A massive solar storm erases the world's technological infrastructure and kills billions. While the remaining humans are struggling to adapt and survive, they notice that some among them have...changed. 

This could describe dozens of standard dystopian novels.  Go for the particular about the book, not the generic. Ellipsis periods don’t add tension here, either.  

SUSPENSE

Years ago Seychelle Sullivan had the chance to save a person’s life. But on that summer night in Florida, lost in a world of teenage resentment and loneliness, Seychelle was not able to feel any pain but her own. Today Seychelle captains her father’s forty-six-foot salvage boat out of Fort Lauderdale’s New River. But she’s never escaped that one moment when she could have made a difference and didn’t.

And the suspense is?  This might as well be a mainstream novel, or any other type of novel.  No sense of conflict, plot, or danger.  It’s emotional backstory.

PARANORMAL

To secure her father's salvation, Gitta must travel to the depths of hell, accompanied only by a sexy, irritable vampire...named Scott.
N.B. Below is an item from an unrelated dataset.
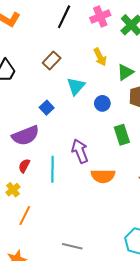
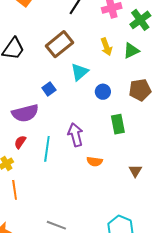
brown rectangle: (52, 60) -> (59, 44), size x1.5
green triangle: (125, 72) -> (131, 51), moved
orange semicircle: (103, 176) -> (95, 161), size x0.7
orange line: (25, 215) -> (15, 190), turned -42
The end of the blurb should be the most interesting part showing the big conflict.  Having a vampire named “Scott” isn’t even remotely a big conflict.

STEAMPUNK FANTASY

In a steampunk London that almost existed, where tinkerers and clockwork devices exist alongside handsome cabs and corsets, murder is still solved by traditional observation and intuition.

Historical fantasy is based on history, and a glaring error in your book blurb is a no-sale for many of us.  (It’s “Hansom cab,” not “handsome cab.”)

STEAMPUNK FANTASY

Final Fantasy meets Agatha Christie in this fresh steampunk fantasy.

These are two genres I never thought to see together, because, well, they don’t belong together.  It’s obvious this writer has never read any Agatha Christie which is a staid cozy or straight mystery that is the exact opposite of Final Fantasy, a roleplaying game that is mainly action/adventure.  Before you make comparisons, make sure you know the two things you are comparing.  

MYSTERY

Little did businessman and entrepreneur Michael Rossi know that the telephone call he answered on that fateful Friday would be the catalyst for his death, and the subsequent recovery of his body from the waters of Sydney Harbour the following morning. Unaware of her nephew’s fate, Esme Timmons retires for the evening, unsuspecting of the events about to unfold; events that will, ultimately, expose a grim lie, buried deep in the past.

Two passive events where a character can do nothing do not make a book blurb.  The mystery solver, not the victims, should be the focus of a blurb. If Esme is the main character, she’s presented passively.